Post-Quantum Example: KyberSlash
Although a quantum computer with the ability to break RSA encryption is still a ways off, businesses are becoming increasingly concerned with “steal now, decrypt later” attacks—which makes the December 2023 “KyberSlash” vulnerability so concerning.
The KyberSlash vulnerability involves sending fabricated ciphertext and measuring how long it takes the system to decipher it. Based on this, a threat actor has the ability to infer timing and reverse engineer key pairs. Even the official NIST implementation of Kyber, CRYSTALS-Kyber, was found vulnerable prior to this, in February 2023, when a Swedish team used a complicated, deep learning-based side channel attack on it.
The team responsible for developing the Kyber KEM immediately issued a patch, as versions of this standard had already been adopted by Google, Signal, and Mullvad VPN. (Though Mullvad has openly stated its services weren’t impacted.)
- Google: Used in its hybrid efforts to protect TLS traffic on its Chrome browser.
- Signal: Used to help guarantee end-to-end encryption of Whatsapp and Google messages
How to protect against timing attacks
The basic idea behind counter timing attacks is to ensure that information related to the execution time doesn’t have a pattern that would enable the adversary to predict the key. As Kocher mentions in his paper: “The most obvious way to prevent timing attacks is to make all operations take exactly the same amount of time. Unfortunately, this is often difficult. Making software run in fixed time, especially in a platform-independent manner, is hard.”

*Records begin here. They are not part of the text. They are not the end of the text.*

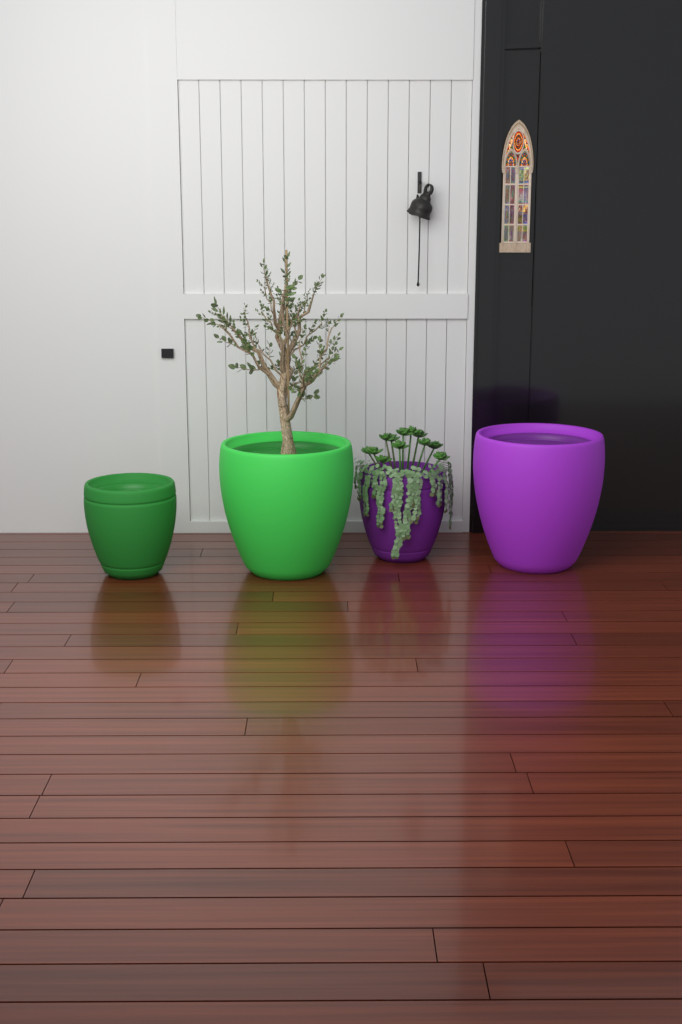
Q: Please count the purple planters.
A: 2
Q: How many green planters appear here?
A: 2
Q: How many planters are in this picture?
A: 4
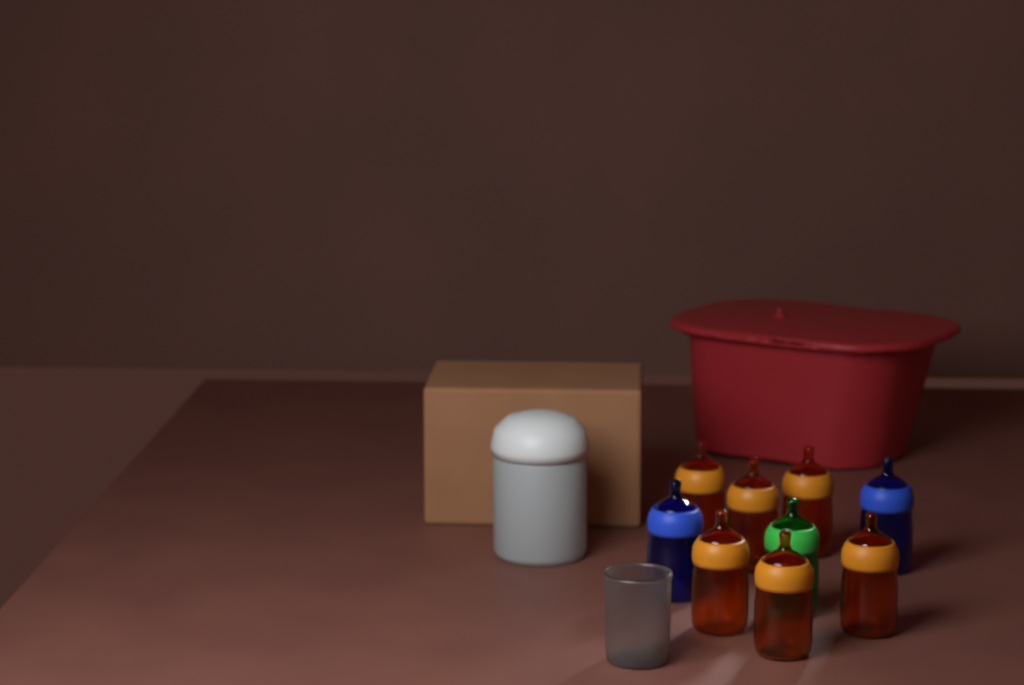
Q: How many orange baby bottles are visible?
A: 6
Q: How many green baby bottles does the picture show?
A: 1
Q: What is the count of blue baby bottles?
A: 2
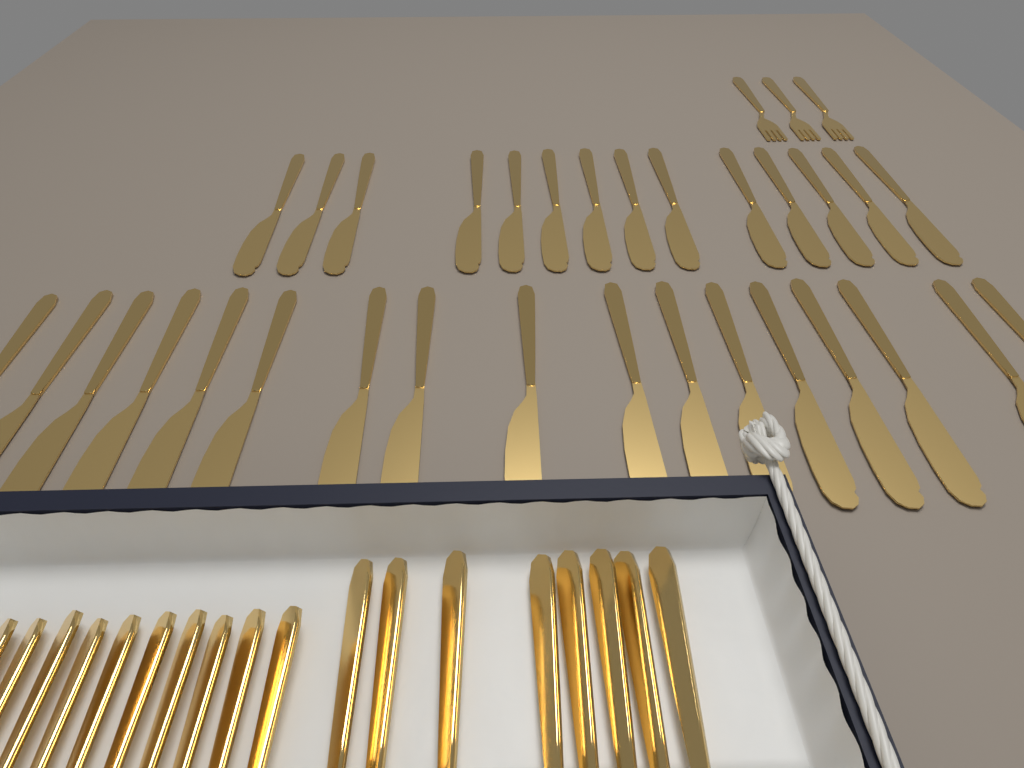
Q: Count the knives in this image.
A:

Brumley and Doneh offer three possible solutions to the classical problem: “The most widely accepted defense against timing attacks is to perform RSA blinding.” And they continue saying that “Two other possible defenses are suggested often but are a second choice to blinding. The first is to try and make all RSA decryptions not dependent upon the input ciphertext… Another alternative is to require all RSA computations to be quantized, i.e., always take a multiple of some pre-defined time quantum.” (See paper here.)
Conclusion
Timing attacks and other side-channel attacks are often overlooked while designing an algorithm. Poor implementations of these cryptographic algorithms can make them vulnerable to an adversary. They can leak vital information, disclose the encryption key and compromise the encryption mechanism. The root causes of such vulnerabilities are the efforts to reduce execution time and improve performance of cryptographic algorithms. The best way to mitigate these vulnerabilities is to pay attention during the implementation of the algorithms to make them resistant to these attacks, even if it comes at the cost of a reduction in overall performance. This is especially important where security is top of the priority list.